05/18/11: Don’t empower another incumbent

This op-ed appeared in The Virginian-Pilot on the date shown.

WITH the announcement of the resignation of Rita Sweet Bellitto, the Virginia Beach City Council will temporarily fill the at-large seat she occupies. The appointment will be made within 45 days of the effective date of her resignation, June 18, with a special election to be held in November. The winner will serve the remainder of her term, which expires in 2014.

Mayor Will Sessoms has said he expects the selection process for the appointment to be the same as it was when the last vacancy occurred. That process included public interviews of the candidates for the vacancy created by the 2009 election of Ron Villanueva to the House of Delegates. Ironically, it was Bellitto who was appointed, in February 2010. She was then elected to the seat in November 2010.

The council should consider modifying its selection process in one way: The appointee to the seat should be someone who will not run in November.

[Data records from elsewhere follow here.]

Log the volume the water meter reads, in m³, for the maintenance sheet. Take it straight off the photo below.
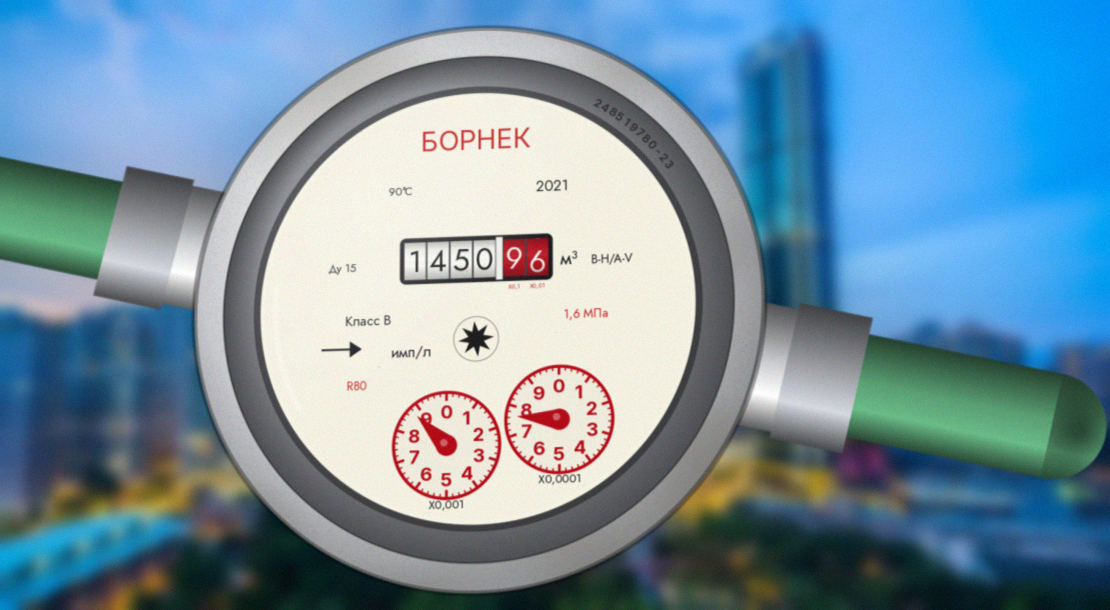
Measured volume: 1450.9587 m³
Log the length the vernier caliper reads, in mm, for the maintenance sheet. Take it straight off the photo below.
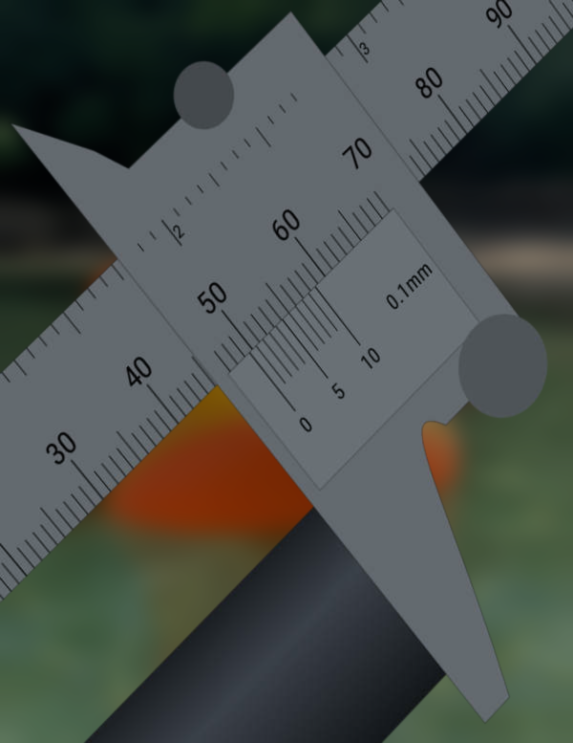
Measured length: 49.6 mm
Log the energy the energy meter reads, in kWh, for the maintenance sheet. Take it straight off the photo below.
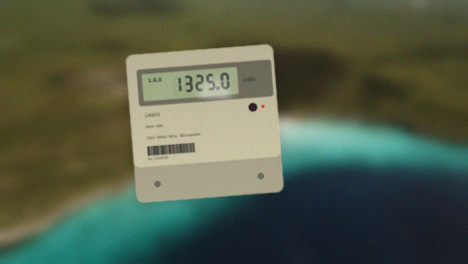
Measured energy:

Both Norfolk and Portsmouth chose such candidates last year when temporarily filling vacancies on their respective councils. In Norfolk, Alveta Green was appointed to the Super Ward 7 seat that became vacant when Daun Hester ran for mayor. In Portsmouth, Bernard Griffin Sr. was appointed mayor after James Holley III was removed from office. Both appointments took place last July, with special elections last November , so the timing is similar.

A subsequent opening on the Portsmouth council, created when Elizabeth Psimas ran for mayor in the November special election, was quickly filled without public interviews or a commitment from the appointee, Curtis Edmonds Sr., that he would not run. The lack of transparency in that selection prompted a scolding from the editorial board of this paper as well as some lingering resentment from Portsmouth voters. That seat also will be on the ballot this November.

By including in its criteria a stipulation that the appointee not run for the office in November , the Virginia Beach council would avoid creating an incumbent where none now exists.

There are reasons why incumbents win so often. One is name recognition — people are more likely to vote for the name they know. Challengers have to spend money — on mail, newspaper, radio and TV advertisements — to raise their name recognition. And that money is much harder to come by, as donors prefer to contribute to incumbents. In fact, some political action committees have a policy of contributing only to incumbents.

The council created an incumbent by appointing Bellitto. It is no surprise, then, that Bellitto received the most votes of the seven candidates running for the two at-large seats last November. She also spent the third most in the race, surpassed only by fellow incumbent and winner of the other seat, Bill DeSteph, and the mayor’s choice for DeSteph’s seat, David Redmond. I have no doubt that all seven of the candidates worked hard to get elected, but the power of incumbency — as Redmond, who finished fifth, discovered — is hard to overcome.

The 10 remaining members of the Virginia Beach City Council should not be picking winners. That choice rightfully belongs to the 284,662 registered voters in Virginia Beach. Surely in a city with nearly 438,000 people, there is one who is willing to serve and not run in November.